How does this make sense? could someone clear this up because by uncovering stc's you also answer a million questions about engineering and other feats.
This isn't a 5 page instruction manual that comes in your IKEA box, these are extremely complicated schematics built to be used a certain way.
On top of that, the Adpetus Mechanicus is insanely secular, secretive, and jealous. It doesn't matter if one forgeworld had a lasgun design that costs the same as the bog standard version but can shoot through a land raider at 500 meters, they would guard that secret to the grave rather than give up the prestige of having a special STC design to themselves.
Just to amplify this a bit; an STC system is nothing like a blueprint. They can make blueprints, sure, but they are not in themselves blueprints, or containers for blueprints. They are intelligent systems, just a touch shy of artificial sentience, that accept input parameters such as "I want a lightly armoured personnel ground transport that can navigate rough terrain without using grav-lifters (because we don't have any of the rare mineral needed to make those) and it needs to be made of wood because our smelters broke. Oh and I need a wood fired smelter that's also made of wood." and then spit out a set (or two) of schematics that detail the exact construction process for the requested item from base raw materials.

# # #

* EXERCISE TASKS *
(a) Translate this sentence from the STC discussion into Spanish: "They can make blueprints, sure, but they are not in themselves blueprints, or containers for blueprints."
(b) List every adjective that the STC discussion applies to the group named in the sentence beginning "On top of that".
(c) Repeat, word for word, the stretch of the STC discussion from "How does this" through "a certain way.".

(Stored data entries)

# # #

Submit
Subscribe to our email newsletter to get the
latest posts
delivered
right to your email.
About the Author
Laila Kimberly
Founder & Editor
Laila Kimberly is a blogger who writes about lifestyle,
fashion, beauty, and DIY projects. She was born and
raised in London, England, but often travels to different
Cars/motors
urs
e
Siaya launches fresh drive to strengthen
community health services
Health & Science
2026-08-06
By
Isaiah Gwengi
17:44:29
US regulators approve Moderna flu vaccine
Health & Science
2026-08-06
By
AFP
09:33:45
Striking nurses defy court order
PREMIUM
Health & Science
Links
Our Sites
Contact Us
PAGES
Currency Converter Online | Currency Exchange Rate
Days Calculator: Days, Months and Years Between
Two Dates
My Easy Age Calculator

# # #

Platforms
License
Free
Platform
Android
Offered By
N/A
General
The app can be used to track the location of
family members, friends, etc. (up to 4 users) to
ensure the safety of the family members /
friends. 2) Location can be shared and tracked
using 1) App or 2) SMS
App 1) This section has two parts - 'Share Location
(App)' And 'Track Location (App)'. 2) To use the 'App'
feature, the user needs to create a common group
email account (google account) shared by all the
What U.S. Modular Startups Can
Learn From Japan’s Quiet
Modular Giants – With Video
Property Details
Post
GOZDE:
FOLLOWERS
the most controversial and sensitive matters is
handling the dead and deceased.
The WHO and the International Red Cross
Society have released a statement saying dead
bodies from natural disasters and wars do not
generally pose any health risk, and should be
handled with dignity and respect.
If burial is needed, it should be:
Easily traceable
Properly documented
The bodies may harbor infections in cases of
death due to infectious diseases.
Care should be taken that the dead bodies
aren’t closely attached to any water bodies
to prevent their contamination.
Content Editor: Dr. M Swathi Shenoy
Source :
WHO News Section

# # #

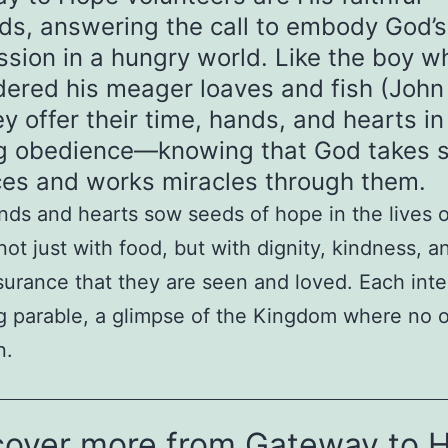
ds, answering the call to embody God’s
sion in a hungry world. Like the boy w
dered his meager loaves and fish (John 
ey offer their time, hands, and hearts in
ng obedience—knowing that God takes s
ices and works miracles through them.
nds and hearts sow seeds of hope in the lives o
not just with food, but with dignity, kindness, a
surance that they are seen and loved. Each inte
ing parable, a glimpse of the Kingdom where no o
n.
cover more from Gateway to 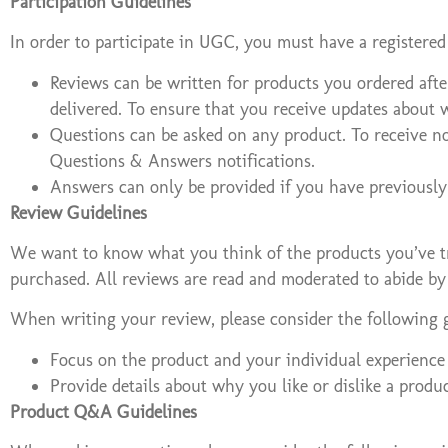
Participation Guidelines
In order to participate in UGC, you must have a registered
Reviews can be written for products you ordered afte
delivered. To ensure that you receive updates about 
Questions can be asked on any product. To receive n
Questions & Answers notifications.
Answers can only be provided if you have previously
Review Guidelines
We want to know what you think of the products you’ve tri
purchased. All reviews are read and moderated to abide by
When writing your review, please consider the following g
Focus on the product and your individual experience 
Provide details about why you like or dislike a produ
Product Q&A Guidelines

# # #

* TASK-BY-TASK OUTPUTS *
(a) Pueden crear planos, claro, pero no son en sí mismos planos, ni contenedores de planos.

(b) secular, secretive, jealous

(c)
How does this make sense? could someone clear this up because by uncovering stc's you also answer a million questions about engineering and other feats.
This isn't a 5 page instruction manual that comes in your IKEA box, these are extremely complicated schematics built to be used a certain way.